Melophobia sees Matt Shultz and Co build on the slower and less ferocious elements of their two previous LPs which we witnessed on tracks like Rubber Ball and Flow. I would go as far as to say this release is a sequel to TYHP, a clear indicator of this is on track Cigarette Daydreams which is a sweet acoustic and piano infused tune which reminded me of track Shake Me Down, because it is Shake Me Down. Following the same key and vocal phrasing might be defended with the old ‘if it ain’t broke’ schtick but that doesn’t fly with me, frankly I think it’s a lazy and uninspired play of Cage the Elephant’s part.

It’s not all as morose and cynical as that. Come A Little Closer, a track that dropped a few moon cycles ago, shows the bands development into more mature grounds. They seem to have pawned off the Psych influenced Punk vibes and substituted them to a more clinically and sanded down rock direction, overtly shown in the production as well as the instrumentation on this track. It’s not going to rattle any cages but it’ll pass as a debut single.

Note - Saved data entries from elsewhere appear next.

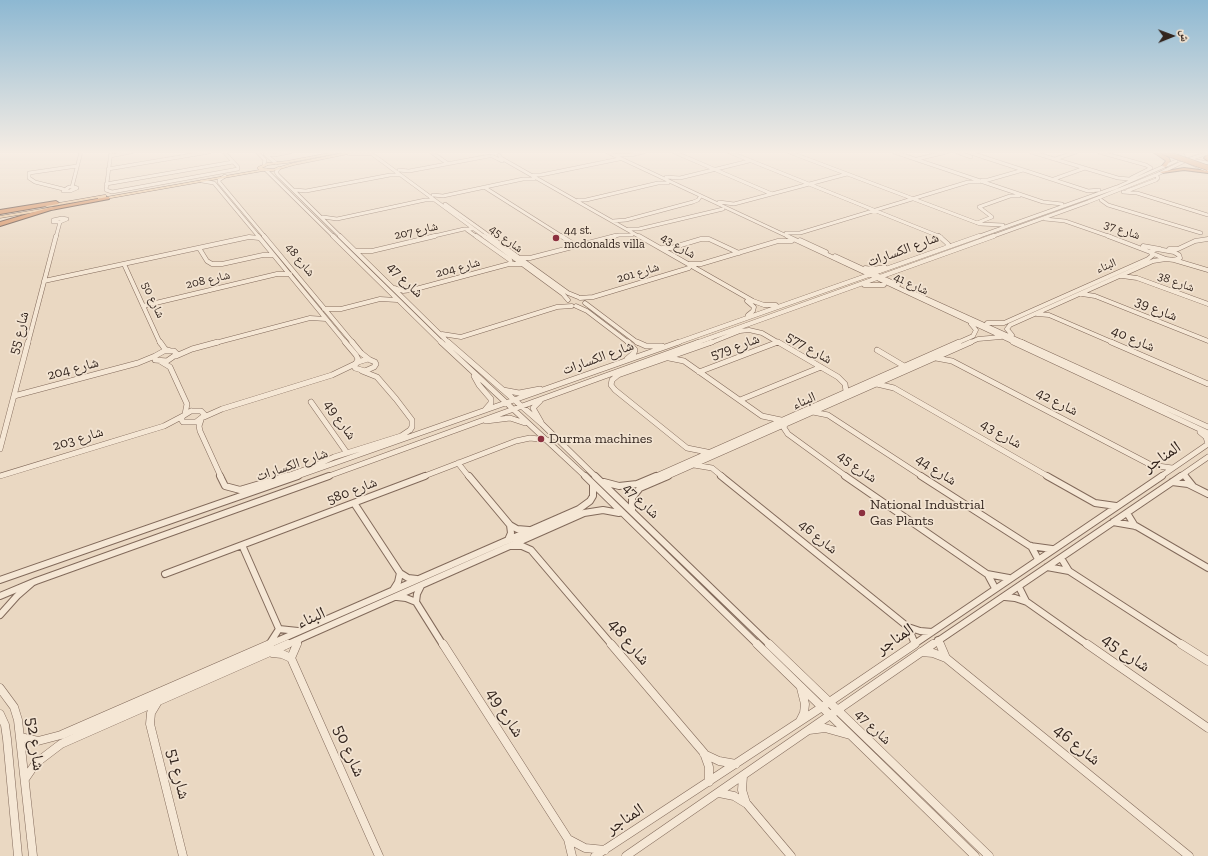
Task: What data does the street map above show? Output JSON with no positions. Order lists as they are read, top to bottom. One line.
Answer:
{"streets":{"street":["شارع 37","شارع 207","شارع 45","شارع 43","شارع الكسارات","شارع 48","البناء","شارع 204","شارع 201","شارع 208","شارع 47","شارع 38","شارع 41","شارع 50","شارع 39","شارع 55","شارع 40","شارع 579","شارع 577","شارع 42","شارع 49","شارع 203","المناجر","شارع 44","شارع 580","شارع 46","شارع 52","شارع 51"]},"crossings":[["شارع 37","شارع الكسارات"],["شارع 37","البناء"],["شارع 207","شارع 45"],["شارع 207","شارع 47"],["شارع 45","البناء"],["شارع 45","شارع 204"],["شارع 45","شارع 201"],["شارع 45","المناجر"],["شارع 43","شارع الكسارات"],["شارع 43","البناء"],["شارع 43","شارع 201"],["شارع 43","المناجر"],["شارع الكسارات","شارع 48"],["شارع الكسارات","البناء"],["شارع الكسارات","شارع 47"],["شارع الكسارات","شارع 41"],["شارع الكسارات","شارع 577"],["شارع الكسارات","شارع 49"],["شارع الكسارات","شارع 203"],["شارع 48","شارع 208"],["شارع 48","المناجر"],["البناء","شارع 47"],["البناء","شارع 38"],["البناء","شارع 41"],["البناء","شارع 39"],["البناء","شارع 40"],["البناء","شارع 577"],["البناء","شارع 42"],["البناء","شارع 44"],["البناء","شارع 52"],["البناء","شارع 51"],["شارع 204","شارع 47"],["شارع 204","شارع 55"],["شارع 208","شارع 50"],["شارع 47","المناجر"],["شارع 47","شارع 580"],["شارع 579","شارع 577"],["شارع 42","المناجر"],["المناجر","شارع 44"],["المناجر","شارع 46"]],"places":["44 st. mcdonalds villa","Durma machines","National Industrial Gas Plants"],"north":"right"}
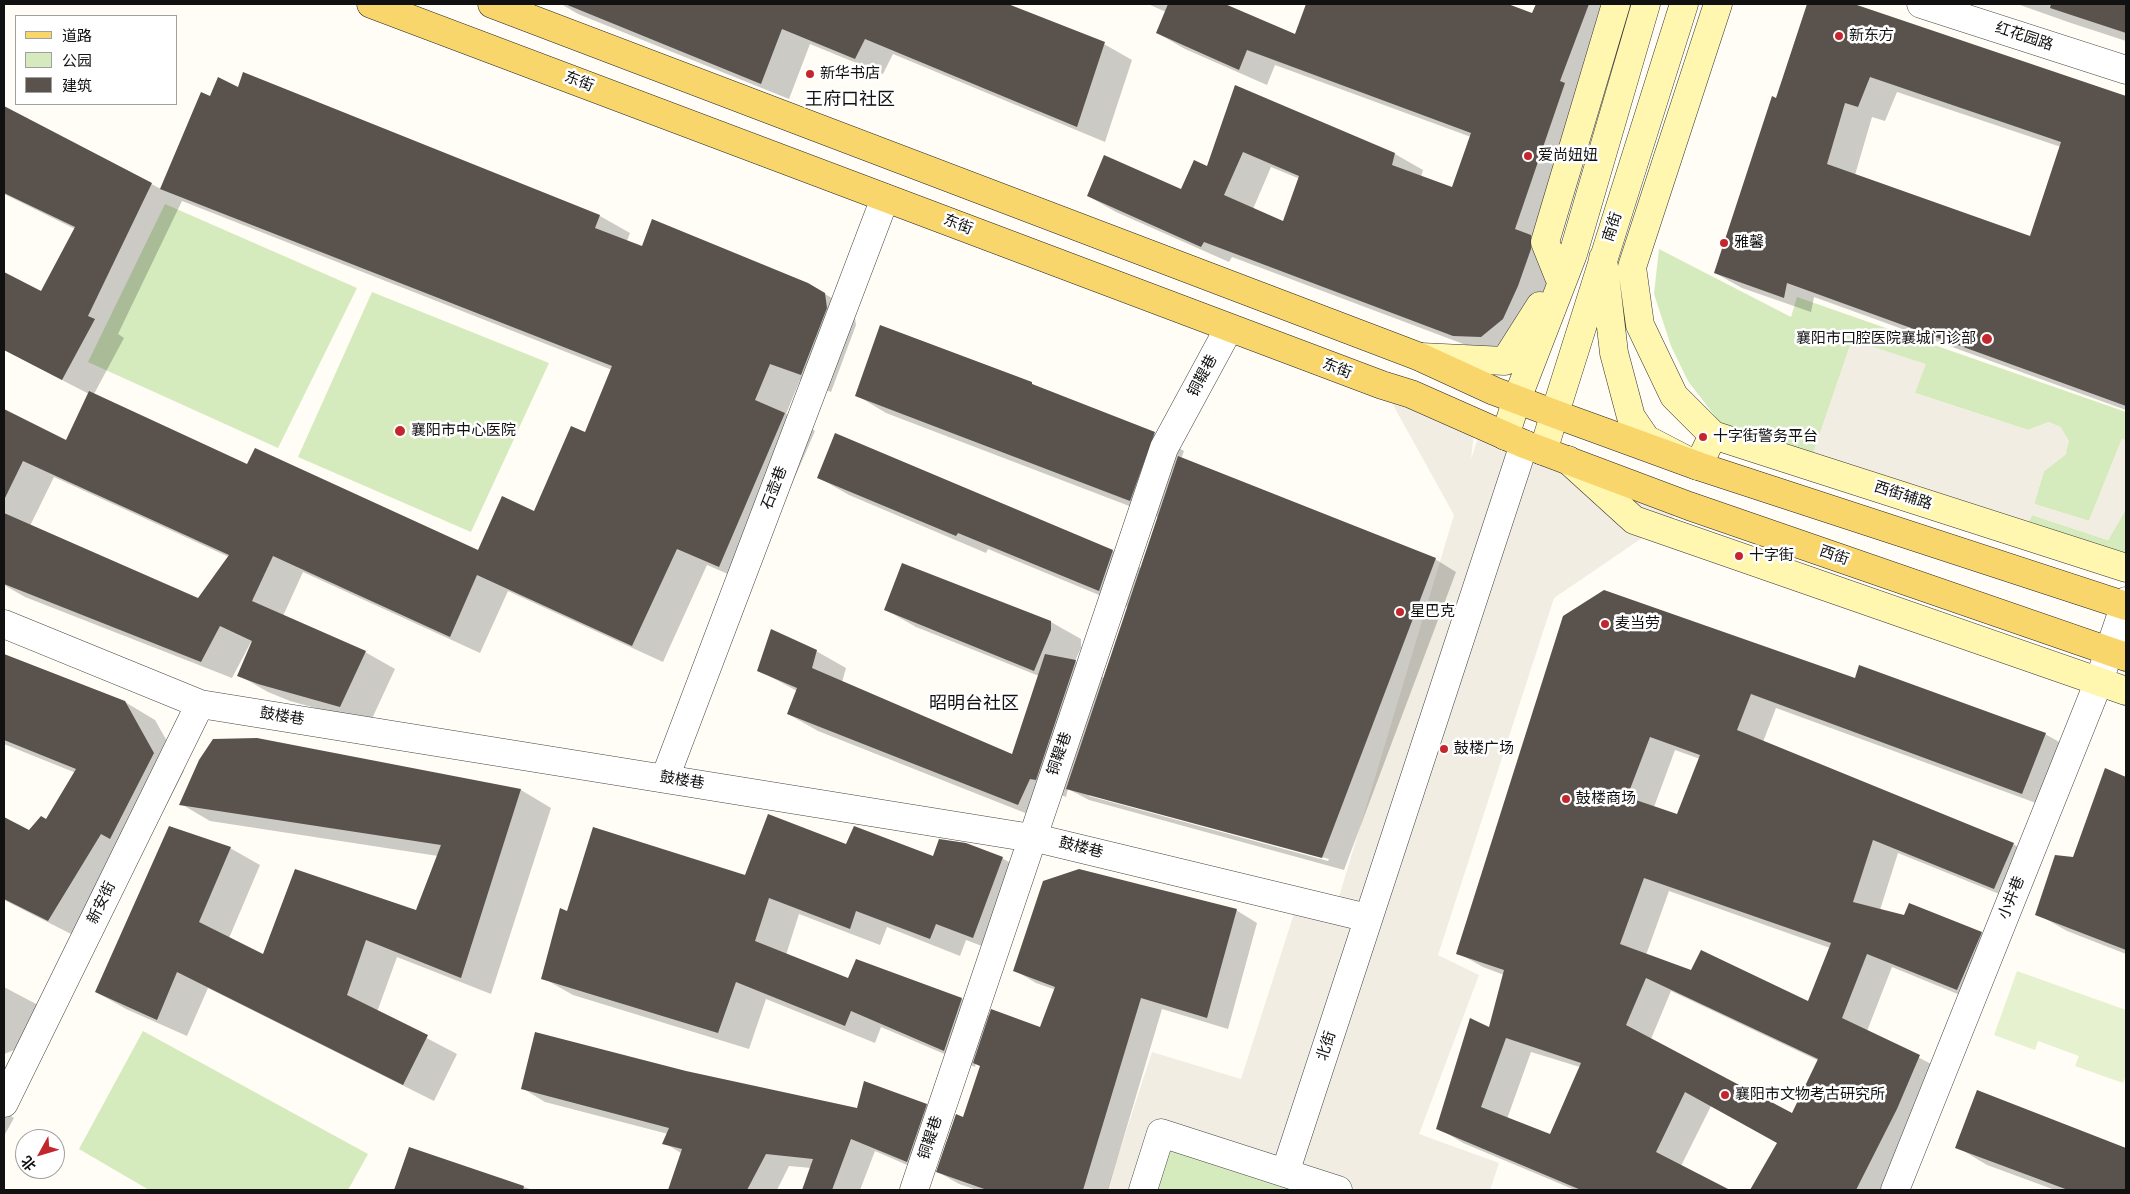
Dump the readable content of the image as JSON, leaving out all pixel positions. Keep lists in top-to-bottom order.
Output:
{
  "streets": {
    "main road": ["东街", "西街"],
    "street": [
      "红花园路",
      "南街",
      "铜鞮巷",
      "石壶巷",
      "西街辅路",
      "鼓楼巷",
      "小井巷",
      "新安街",
      "北街"
    ]
  },
  "crossings": [
    ["东街", "南街"],
    ["东街", "铜鞮巷"],
    ["东街", "石壶巷"],
    ["东街", "西街"],
    ["东街", "北街"],
    ["南街", "西街"],
    ["南街", "北街"],
    ["铜鞮巷", "鼓楼巷"],
    ["石壶巷", "鼓楼巷"],
    ["西街", "小井巷"],
    ["西街", "北街"],
    ["鼓楼巷", "新安街"],
    ["鼓楼巷", "北街"]
  ],
  "districts": ["王府口社区", "昭明台社区"],
  "places": [
    "新东方",
    "新华书店",
    "爱尚妞妞",
    "雅馨",
    "襄阳市口腔医院襄城门诊部",
    "襄阳市中心医院",
    "十字街警务平台",
    "十字街",
    "星巴克",
    "麦当劳",
    "鼓楼广场",
    "鼓楼商场",
    "襄阳市文物考古研究所"
  ],
  "legend": ["道路", "公园", "建筑"],
  "north": "bottom left"
}
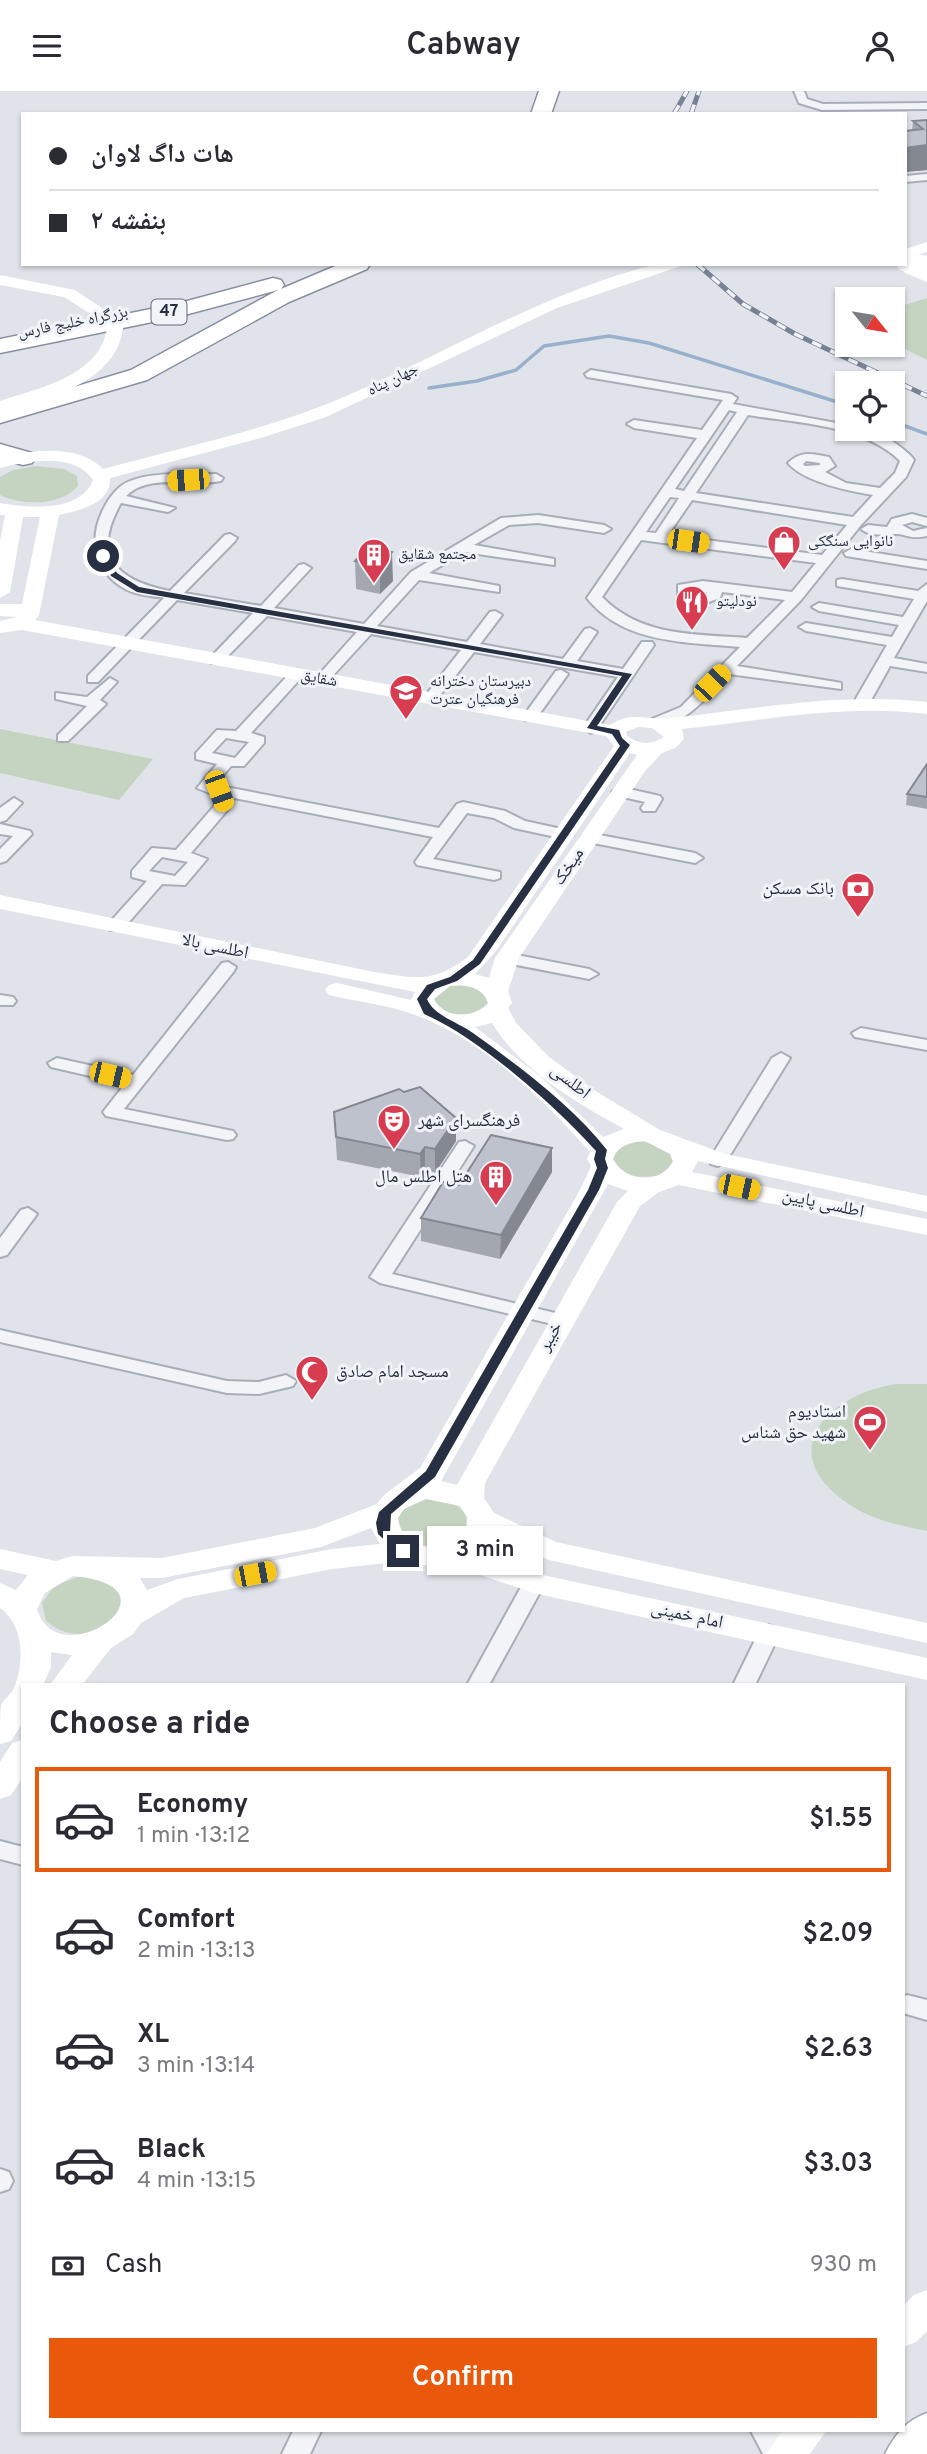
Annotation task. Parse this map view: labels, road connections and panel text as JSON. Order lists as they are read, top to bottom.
{
  "streets": {
    "highway": ["47", "بزرگراه خلیج فارس"],
    "street": [
      "جهان پناه",
      "شقایق",
      "میخک",
      "اطلسی بالا",
      "اطلسی",
      "اطلسی پایین",
      "خیبر",
      "امام خمینی"
    ]
  },
  "crossings": [
    ["شقایق", "میخک"],
    ["میخک", "اطلسی بالا"],
    ["میخک", "اطلسی"],
    ["اطلسی بالا", "اطلسی"],
    ["اطلسی", "اطلسی پایین"],
    ["اطلسی پایین", "خیبر"],
    ["خیبر", "امام خمینی"]
  ],
  "places": {
    "shop": ["نانوایی سنگکی"],
    "building": ["مجتمع شقایق", "هتل اطلس مال"],
    "restaurant": ["نودلیتو"],
    "school or university": ["دبیرستان دخترانه فرهنگیان عترت"],
    "bank": ["بانک مسکن"],
    "theatre": ["فرهنگسرای شهر"],
    "mosque": ["مسجد امام صادق"],
    "sports": ["استادیوم شهید حق شناس"]
  },
  "north": "bottom right",
  "page": {
    "header": "Cabway",
    "banner": ["هات داگ لاوان", "بنفشه ۲"],
    "bubble": "3 min",
    "heading": "Choose a ride",
    "list": [
      {
        "name": "Economy",
        "note": "1 min · 13:12",
        "value": "$1.55"
      },
      {
        "name": "Comfort",
        "note": "2 min · 13:13",
        "value": "$2.09"
      },
      {
        "name": "XL",
        "note": "3 min · 13:14",
        "value": "$2.63"
      },
      {
        "name": "Black",
        "note": "4 min · 13:15",
        "value": "$3.03"
      }
    ],
    "pay": ["Cash", "930 m"],
    "buttons": "Confirm"
  }
}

In terms of lyricism Shultz steps up the part. Conspired theories would suggest that CtE sacrificed their punk spirit to a Volcano god in exchange for grotesque imagery and a general apathy to life. Not a favorable trade mind but it makes for some seriously deprecating lyrics. “Bleeding from the holes in my face/But I don’t wanna give it away”. This is where Melophobia recovers. Among the muddy fields of sub-standard and unmemorable guitar lines glints morsels of potential ideas and progression which manage to grow out of a swell mediocrity on occasions. Saving grace of the LP It’s Just Forever features one Alison Mosshart of The Kills and Dead Weather fame. She seriously brings some much needed paranoia and energy to an otherwise lackluster track, a truly stolen show.


It seems as if I am overly critical but I, as like many music fans, hate to see squandered potential. Closing track Telescope is an aptly sentimental end to what I like to coin as a luke-warm carousel ride of a record. With what seems to be not one raucous bone left in their collective body I am hereby renaming this band. Cage the Elephant? Unsuited. Cage the Opossum more like.